------ Source records ------

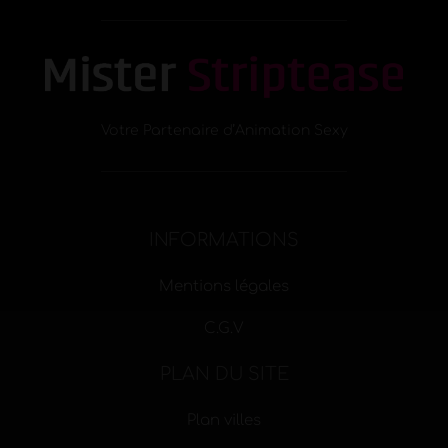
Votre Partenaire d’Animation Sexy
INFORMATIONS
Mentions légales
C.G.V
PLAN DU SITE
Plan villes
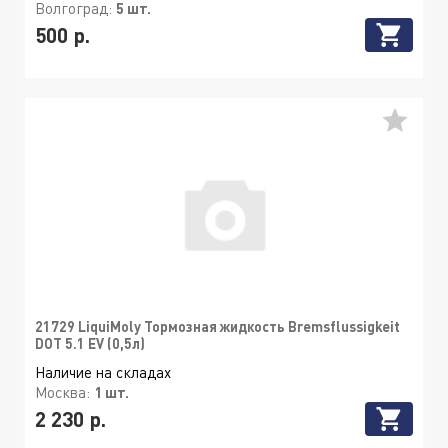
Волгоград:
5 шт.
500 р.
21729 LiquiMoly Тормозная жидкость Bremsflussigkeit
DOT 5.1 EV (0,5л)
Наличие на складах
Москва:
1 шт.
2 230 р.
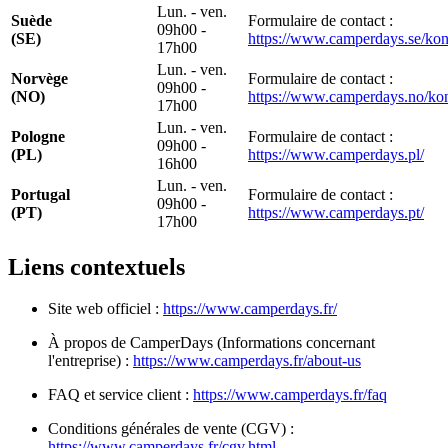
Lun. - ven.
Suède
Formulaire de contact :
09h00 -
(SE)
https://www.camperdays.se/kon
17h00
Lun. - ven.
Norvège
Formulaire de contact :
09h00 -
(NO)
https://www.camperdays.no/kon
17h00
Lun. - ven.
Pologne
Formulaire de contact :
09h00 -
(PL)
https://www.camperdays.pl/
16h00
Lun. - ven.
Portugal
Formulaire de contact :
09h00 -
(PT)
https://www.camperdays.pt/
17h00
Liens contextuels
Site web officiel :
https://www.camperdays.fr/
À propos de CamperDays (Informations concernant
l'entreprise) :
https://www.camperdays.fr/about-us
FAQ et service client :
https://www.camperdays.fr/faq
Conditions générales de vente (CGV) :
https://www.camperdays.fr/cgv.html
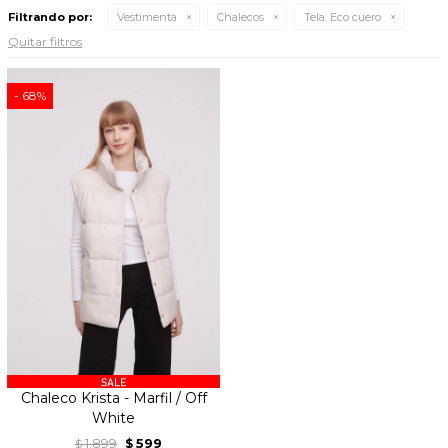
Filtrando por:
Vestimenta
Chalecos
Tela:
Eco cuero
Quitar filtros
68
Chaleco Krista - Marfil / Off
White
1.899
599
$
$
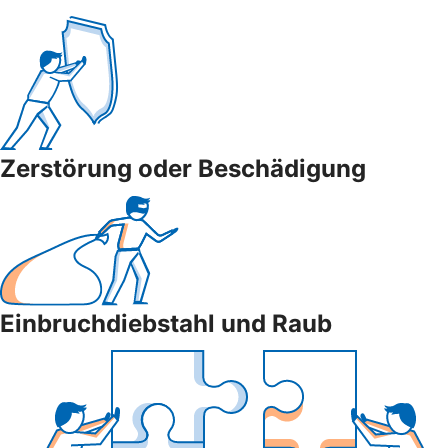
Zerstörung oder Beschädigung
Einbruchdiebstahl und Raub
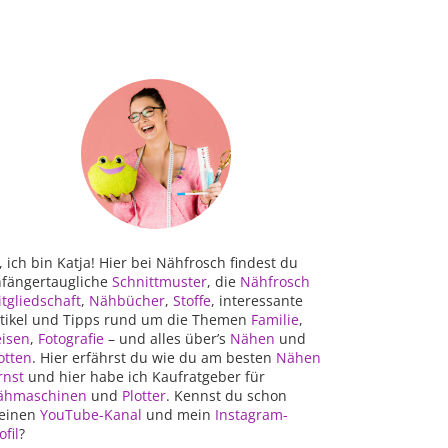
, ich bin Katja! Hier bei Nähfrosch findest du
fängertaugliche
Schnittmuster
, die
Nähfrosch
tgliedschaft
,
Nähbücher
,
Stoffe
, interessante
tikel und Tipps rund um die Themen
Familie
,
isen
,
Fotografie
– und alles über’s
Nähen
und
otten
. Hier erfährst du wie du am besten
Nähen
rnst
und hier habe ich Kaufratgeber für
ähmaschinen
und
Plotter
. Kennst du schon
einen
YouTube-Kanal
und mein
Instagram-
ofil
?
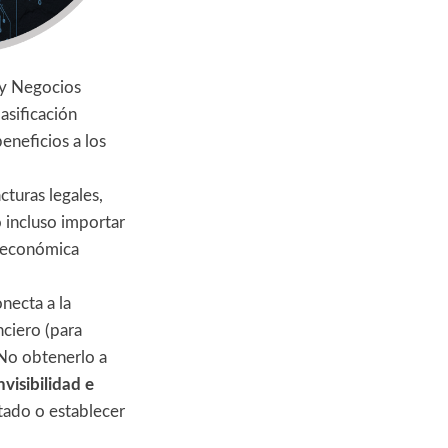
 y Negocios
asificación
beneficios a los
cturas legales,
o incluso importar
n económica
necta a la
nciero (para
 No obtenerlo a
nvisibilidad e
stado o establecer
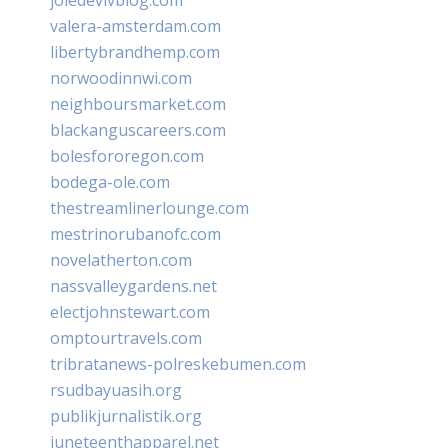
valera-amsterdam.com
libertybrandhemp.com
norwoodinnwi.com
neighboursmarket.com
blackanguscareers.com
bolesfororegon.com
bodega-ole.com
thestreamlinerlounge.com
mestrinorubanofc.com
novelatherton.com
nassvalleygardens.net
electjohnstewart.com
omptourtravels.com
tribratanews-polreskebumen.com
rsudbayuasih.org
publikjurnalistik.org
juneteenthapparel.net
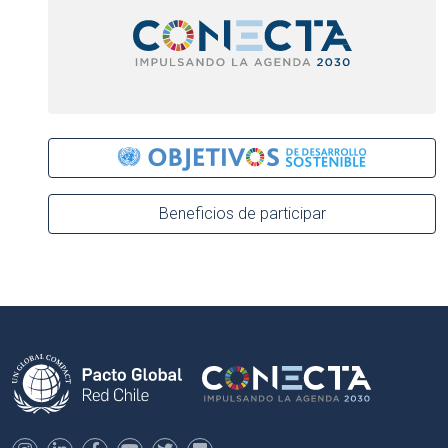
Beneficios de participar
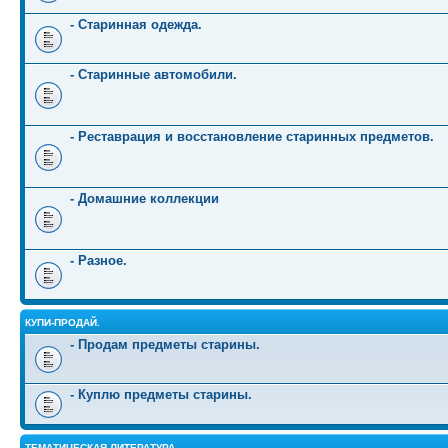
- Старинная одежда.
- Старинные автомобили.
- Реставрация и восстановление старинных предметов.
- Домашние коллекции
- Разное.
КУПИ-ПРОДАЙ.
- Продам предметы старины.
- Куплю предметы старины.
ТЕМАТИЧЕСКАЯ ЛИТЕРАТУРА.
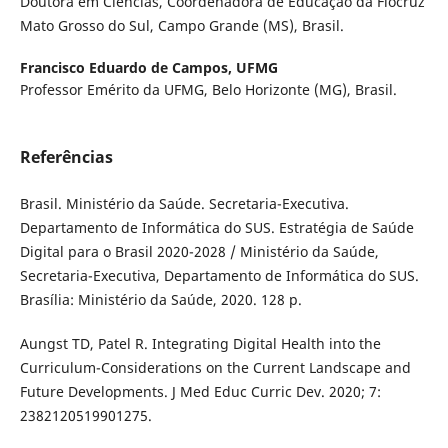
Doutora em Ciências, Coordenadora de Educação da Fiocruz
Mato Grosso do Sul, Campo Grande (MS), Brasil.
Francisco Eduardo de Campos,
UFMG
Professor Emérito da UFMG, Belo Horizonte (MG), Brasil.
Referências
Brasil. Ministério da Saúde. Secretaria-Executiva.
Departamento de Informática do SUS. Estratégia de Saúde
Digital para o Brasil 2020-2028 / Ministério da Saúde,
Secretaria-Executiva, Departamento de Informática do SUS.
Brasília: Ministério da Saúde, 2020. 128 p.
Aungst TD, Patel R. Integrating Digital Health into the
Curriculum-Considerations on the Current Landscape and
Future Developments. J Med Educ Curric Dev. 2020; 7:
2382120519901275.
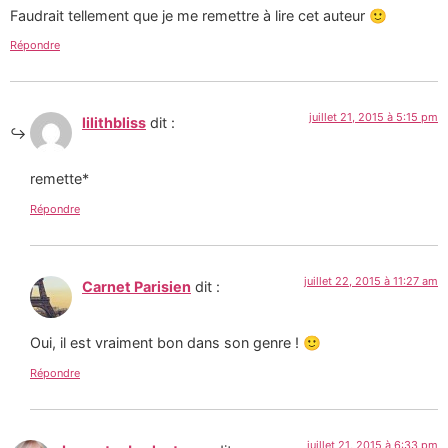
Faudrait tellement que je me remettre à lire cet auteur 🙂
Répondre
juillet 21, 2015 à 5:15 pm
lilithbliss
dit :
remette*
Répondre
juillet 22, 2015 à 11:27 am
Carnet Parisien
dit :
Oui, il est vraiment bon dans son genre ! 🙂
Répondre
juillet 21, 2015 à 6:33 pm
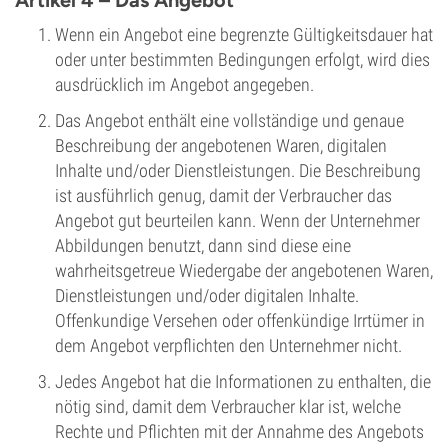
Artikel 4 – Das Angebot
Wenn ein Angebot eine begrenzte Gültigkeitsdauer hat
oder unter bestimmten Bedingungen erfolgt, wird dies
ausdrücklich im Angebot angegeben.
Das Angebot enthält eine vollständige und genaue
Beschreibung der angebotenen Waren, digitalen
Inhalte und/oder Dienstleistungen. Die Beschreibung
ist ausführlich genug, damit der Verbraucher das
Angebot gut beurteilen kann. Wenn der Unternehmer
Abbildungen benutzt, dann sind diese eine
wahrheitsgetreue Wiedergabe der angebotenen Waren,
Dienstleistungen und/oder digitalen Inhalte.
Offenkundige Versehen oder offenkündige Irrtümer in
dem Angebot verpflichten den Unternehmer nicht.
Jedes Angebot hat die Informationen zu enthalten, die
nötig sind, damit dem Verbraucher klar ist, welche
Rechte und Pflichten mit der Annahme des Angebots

------
------ Source records ------

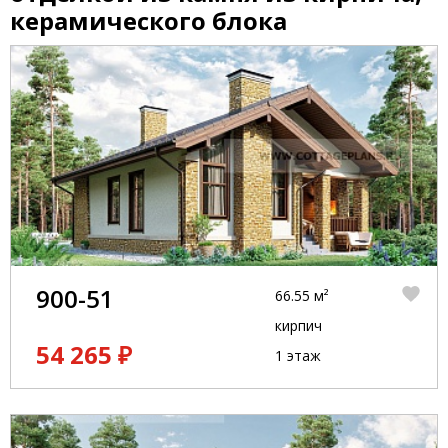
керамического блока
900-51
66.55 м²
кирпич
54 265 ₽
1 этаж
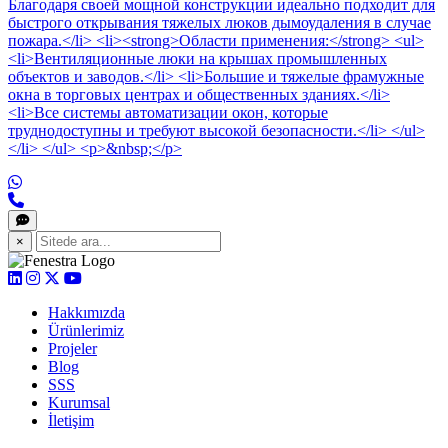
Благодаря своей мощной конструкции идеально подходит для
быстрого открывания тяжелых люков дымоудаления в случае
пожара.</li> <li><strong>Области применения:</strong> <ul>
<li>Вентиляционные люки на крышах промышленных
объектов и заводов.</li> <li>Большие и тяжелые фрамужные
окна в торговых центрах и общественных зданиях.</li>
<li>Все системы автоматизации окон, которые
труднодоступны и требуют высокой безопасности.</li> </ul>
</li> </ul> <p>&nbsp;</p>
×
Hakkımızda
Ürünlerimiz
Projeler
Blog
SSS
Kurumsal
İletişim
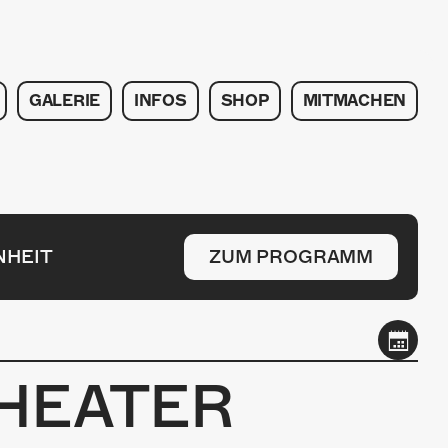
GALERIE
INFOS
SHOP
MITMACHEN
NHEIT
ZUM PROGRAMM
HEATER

------

▶ What you will do
Would you restate, exactly and with no pictures, the lines of the entries above from the one containing "thestreamlinerlounge.com" through the one containing "- Продам предметы старины."?

▶ Task response
thestreamlinerlounge.com
mestrinorubanofc.com
novelatherton.com
nassvalleygardens.net
electjohnstewart.com
omptourtravels.com
tribratanews-polreskebumen.com
rsudbayuasih.org
publikjurnalistik.org
juneteenthapparel.net
Beneficios de participar
- Старинная одежда.
- Старинные автомобили.
- Реставрация и восстановление старинных предметов.
- Домашние коллекции
- Разное.
КУПИ-ПРОДАЙ.
- Продам предметы старины.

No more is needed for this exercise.